Putting the trial on television had been conceived as a way to bolster the transparency of the proceedings. But this has largely backfired. Few in Iraq and the Arab world in general have seen televised trials, and few Iraqis outside the legal profession would have seen a criminal court in progress. Many imagined the defendants humbled before the majesty of the judge.

But the court turned out rather differently. Until his shaken reaction to yesterday’s verdict, Mr Hussein and his fellow defendants appeared to be having the time of their lives. They have sniped at the legitimacy of the court.
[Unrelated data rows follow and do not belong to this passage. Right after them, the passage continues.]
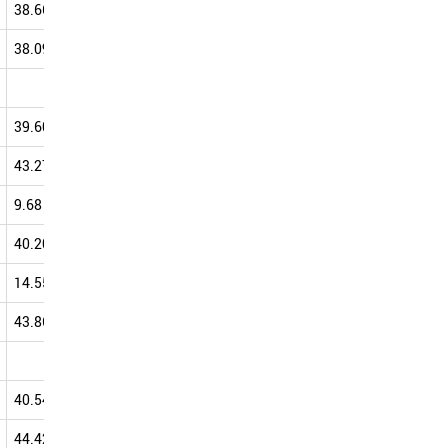
38.66
54.69
54.40
54.97
38.09
49.93
49.17
53.87
46.67
42.86
53.85
39.60
52.34
51.14
52.65
43.27
55.60
50.56
52.28
9.68
43.75
40.24
52.05
40.20
50.10
49.45
51.95
14.55
35.38
43.55
51.84
43.86
46.15
50.00
51.47
42.86
34.88
51.28
40.54
53.79
47.61
50.51
44.42
52.95
49.61
50.44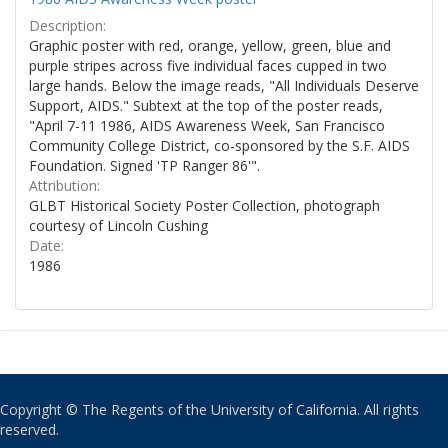
Description:
Graphic poster with red, orange, yellow, green, blue and
purple stripes across five individual faces cupped in two
large hands. Below the image reads, "All Individuals Deserve
Support, AIDS." Subtext at the top of the poster reads,
"April 7-11 1986, AIDS Awareness Week, San Francisco
Community College District, co-sponsored by the S.F. AIDS
Foundation. Signed 'TP Ranger 86'".
Attribution:
GLBT Historical Society Poster Collection, photograph
courtesy of Lincoln Cushing
Date:
1986
Copyright © The Regents of the University of California. All rights
reserved.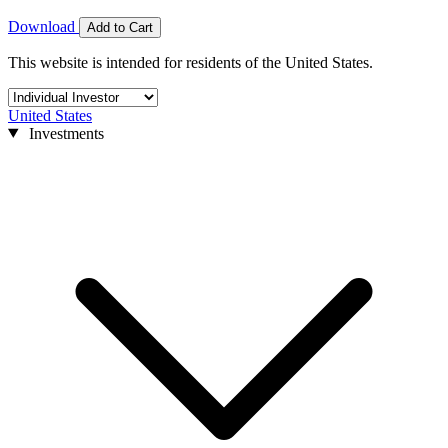
Download
Add to Cart
This website is intended for residents of the United States.
United States
Investments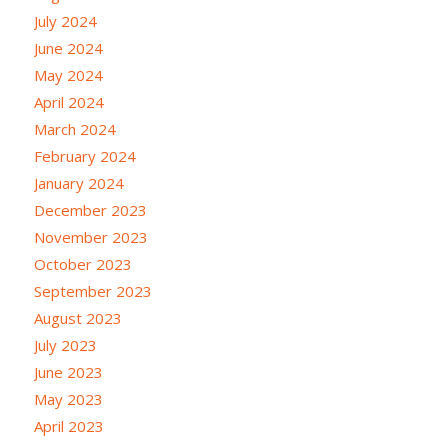
July 2024
June 2024
May 2024
April 2024
March 2024
February 2024
January 2024
December 2023
November 2023
October 2023
September 2023
August 2023
July 2023
June 2023
May 2023
April 2023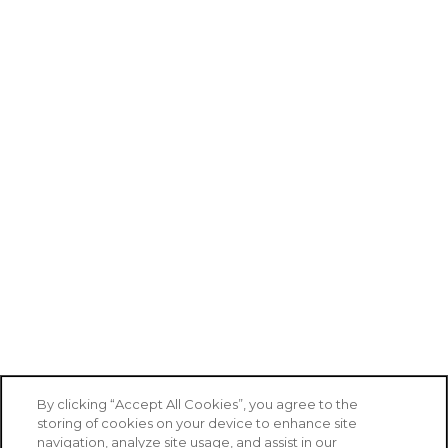
By clicking “Accept All Cookies”, you agree to the
storing of cookies on your device to enhance site
navigation, analyze site usage, and assist in our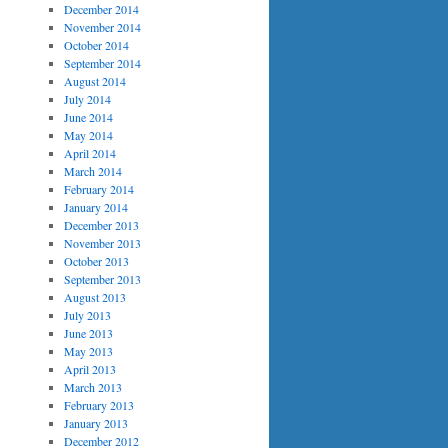
December 2014
November 2014
October 2014
September 2014
August 2014
July 2014
June 2014
May 2014
April 2014
March 2014
February 2014
January 2014
December 2013
November 2013
October 2013
September 2013
August 2013
July 2013
June 2013
May 2013
April 2013
March 2013
February 2013
January 2013
December 2012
They have delivered old-style speeches, invoking the greatness of Iraq and issuing threats against traitors (in a recent session, Mr Hussein told the prosecutor he was “a collaborator for the Zionists, and we will crush the heads of all Zionists and their collaborators”).

The defendants took to saluting each other in military fashion and addressing one other by their old military ranks. The trial thus appeared not so much as final judgment on the Ba’ath regime but a reunion of old party comrades, once again the centre of attention.

Throughout, Mr Hussein and his legal team seemed to have no interest in methodically disputing the evidence against them, choosing instead to challenge the court’s legitimacy and play to public opinion. Comments by his lawyers suggest that Mr Hussein’s courtroom strategy may have been intended to inflame events, to force the Americans to recognise his ability to whip up the insurgents or calm them.

Some legal scholars have suggested that the causes of the courtroom confusion may lie in its statutes, influenced by US legal advisers who injected a heavy dose of Anglo-American procedures into the European-style system used by Iraq and most other Arab countries.

Judges, prosecutors, and defence attorneys may not be “familiar with the adversarial, accusatorial practice of the American system which has been foisted upon them by the American drafters of the statute and [other legal advisers and] have reverted to the practices they know best under the 1971 Iraqi code of criminal procedure,” says Cherif Bassiouni, professor of law at DePaul University in the US. “In other words, the drafters have so botched the statute it would be very difficult for anyone to follow a straight path that satisfies at once the two models which have been intertwined.”

Certainly, the prosecution presented a parade of witnesses who testified both to vicious repression against the Shia village of Dujail – the charge on which yesterday’s sentence was based – and the allegedly genocidal counter-­insurgency campaign in northern Iraq in the 1980s.

If the judges set out their reasons in a written document, clarity might be brought to an otherwise murky and chaotic process. But in the battle of perceptions this may be irrelevant. The victims of the former regime receive revenge but loyalists are unconvinced justice was done. The chances that this trial will be a model for the future or aid national reconciliation are slight.